Reproduce every line of the material below word for word, without any alteration.
## BEGIN WORKING DATA
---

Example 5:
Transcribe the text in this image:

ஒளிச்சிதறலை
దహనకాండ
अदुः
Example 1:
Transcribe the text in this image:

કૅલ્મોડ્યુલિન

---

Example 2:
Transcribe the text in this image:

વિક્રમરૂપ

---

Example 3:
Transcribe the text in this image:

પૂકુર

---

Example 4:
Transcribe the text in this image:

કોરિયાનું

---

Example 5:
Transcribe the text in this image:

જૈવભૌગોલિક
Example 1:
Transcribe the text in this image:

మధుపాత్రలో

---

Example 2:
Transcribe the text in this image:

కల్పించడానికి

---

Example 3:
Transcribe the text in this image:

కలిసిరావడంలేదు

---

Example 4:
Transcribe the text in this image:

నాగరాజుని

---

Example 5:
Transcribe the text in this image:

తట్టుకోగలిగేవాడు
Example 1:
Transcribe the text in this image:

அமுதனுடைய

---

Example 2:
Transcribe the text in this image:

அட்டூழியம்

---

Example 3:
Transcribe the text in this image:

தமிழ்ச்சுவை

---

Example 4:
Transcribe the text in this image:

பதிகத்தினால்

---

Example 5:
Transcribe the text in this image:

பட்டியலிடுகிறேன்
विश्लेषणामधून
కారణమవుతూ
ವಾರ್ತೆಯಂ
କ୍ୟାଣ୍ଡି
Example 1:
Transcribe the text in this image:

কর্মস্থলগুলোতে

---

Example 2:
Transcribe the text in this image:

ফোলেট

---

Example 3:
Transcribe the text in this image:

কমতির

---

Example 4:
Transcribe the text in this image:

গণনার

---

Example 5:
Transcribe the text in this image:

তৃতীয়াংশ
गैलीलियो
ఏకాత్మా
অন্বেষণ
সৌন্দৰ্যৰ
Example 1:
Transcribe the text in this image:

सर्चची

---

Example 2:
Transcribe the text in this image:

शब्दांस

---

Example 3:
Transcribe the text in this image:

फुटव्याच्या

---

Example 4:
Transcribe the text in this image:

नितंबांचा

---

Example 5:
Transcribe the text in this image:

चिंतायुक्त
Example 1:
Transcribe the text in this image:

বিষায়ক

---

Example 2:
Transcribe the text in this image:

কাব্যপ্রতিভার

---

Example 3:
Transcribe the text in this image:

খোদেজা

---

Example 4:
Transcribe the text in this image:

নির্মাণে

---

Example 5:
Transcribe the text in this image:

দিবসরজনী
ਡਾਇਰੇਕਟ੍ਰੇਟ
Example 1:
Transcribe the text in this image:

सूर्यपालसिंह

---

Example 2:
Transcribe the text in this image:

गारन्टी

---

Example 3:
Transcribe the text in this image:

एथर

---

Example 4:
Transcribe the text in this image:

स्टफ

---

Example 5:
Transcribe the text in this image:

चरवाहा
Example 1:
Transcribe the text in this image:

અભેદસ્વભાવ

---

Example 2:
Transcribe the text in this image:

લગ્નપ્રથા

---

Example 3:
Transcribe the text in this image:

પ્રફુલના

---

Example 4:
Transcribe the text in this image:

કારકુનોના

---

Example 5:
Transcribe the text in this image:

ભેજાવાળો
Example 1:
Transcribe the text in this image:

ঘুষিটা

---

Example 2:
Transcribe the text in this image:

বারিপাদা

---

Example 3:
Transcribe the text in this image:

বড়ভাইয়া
## END WORKING DATA
- OUTPUT OF THE TASK -
---

Example 5:
Transcribe the text in this image:

ஒளிச்சிதறலை
దహనకాండ
अदुः
Example 1:
Transcribe the text in this image:

કૅલ્મોડ્યુલિન

---

Example 2:
Transcribe the text in this image:

વિક્રમરૂપ

---

Example 3:
Transcribe the text in this image:

પૂકુર

---

Example 4:
Transcribe the text in this image:

કોરિયાનું

---

Example 5:
Transcribe the text in this image:

જૈવભૌગોલિક
Example 1:
Transcribe the text in this image:

మధుపాత్రలో

---

Example 2:
Transcribe the text in this image:

కల్పించడానికి

---

Example 3:
Transcribe the text in this image:

కలిసిరావడంలేదు

---

Example 4:
Transcribe the text in this image:

నాగరాజుని

---

Example 5:
Transcribe the text in this image:

తట్టుకోగలిగేవాడు
Example 1:
Transcribe the text in this image:

அமுதனுடைய

---

Example 2:
Transcribe the text in this image:

அட்டூழியம்

---

Example 3:
Transcribe the text in this image:

தமிழ்ச்சுவை

---

Example 4:
Transcribe the text in this image:

பதிகத்தினால்

---

Example 5:
Transcribe the text in this image:

பட்டியலிடுகிறேன்
विश्लेषणामधून
కారణమవుతూ
ವಾರ್ತೆಯಂ
କ୍ୟାଣ୍ଡି
Example 1:
Transcribe the text in this image:

কর্মস্থলগুলোতে

---

Example 2:
Transcribe the text in this image:

ফোলেট

---

Example 3:
Transcribe the text in this image:

কমতির

---

Example 4:
Transcribe the text in this image:

গণনার

---

Example 5:
Transcribe the text in this image:

তৃতীয়াংশ
गैलीलियो
ఏకాత్మా
অন্বেষণ
সৌন্দৰ্যৰ
Example 1:
Transcribe the text in this image:

सर्चची

---

Example 2:
Transcribe the text in this image:

शब्दांस

---

Example 3:
Transcribe the text in this image:

फुटव्याच्या

---

Example 4:
Transcribe the text in this image:

नितंबांचा

---

Example 5:
Transcribe the text in this image:

चिंतायुक्त
Example 1:
Transcribe the text in this image:

বিষায়ক

---

Example 2:
Transcribe the text in this image:

কাব্যপ্রতিভার

---

Example 3:
Transcribe the text in this image:

খোদেজা

---

Example 4:
Transcribe the text in this image:

নির্মাণে

---

Example 5:
Transcribe the text in this image:

দিবসরজনী
ਡਾਇਰੇਕਟ੍ਰੇਟ
Example 1:
Transcribe the text in this image:

सूर्यपालसिंह

---

Example 2:
Transcribe the text in this image:

गारन्टी

---

Example 3:
Transcribe the text in this image:

एथर

---

Example 4:
Transcribe the text in this image:

स्टफ

---

Example 5:
Transcribe the text in this image:

चरवाहा
Example 1:
Transcribe the text in this image:

અભેદસ્વભાવ

---

Example 2:
Transcribe the text in this image:

લગ્નપ્રથા

---

Example 3:
Transcribe the text in this image:

પ્રફુલના

---

Example 4:
Transcribe the text in this image:

કારકુનોના

---

Example 5:
Transcribe the text in this image:

ભેજાવાળો
Example 1:
Transcribe the text in this image:

ঘুষিটা

---

Example 2:
Transcribe the text in this image:

বারিপাদা

---

Example 3:
Transcribe the text in this image:

বড়ভাইয়া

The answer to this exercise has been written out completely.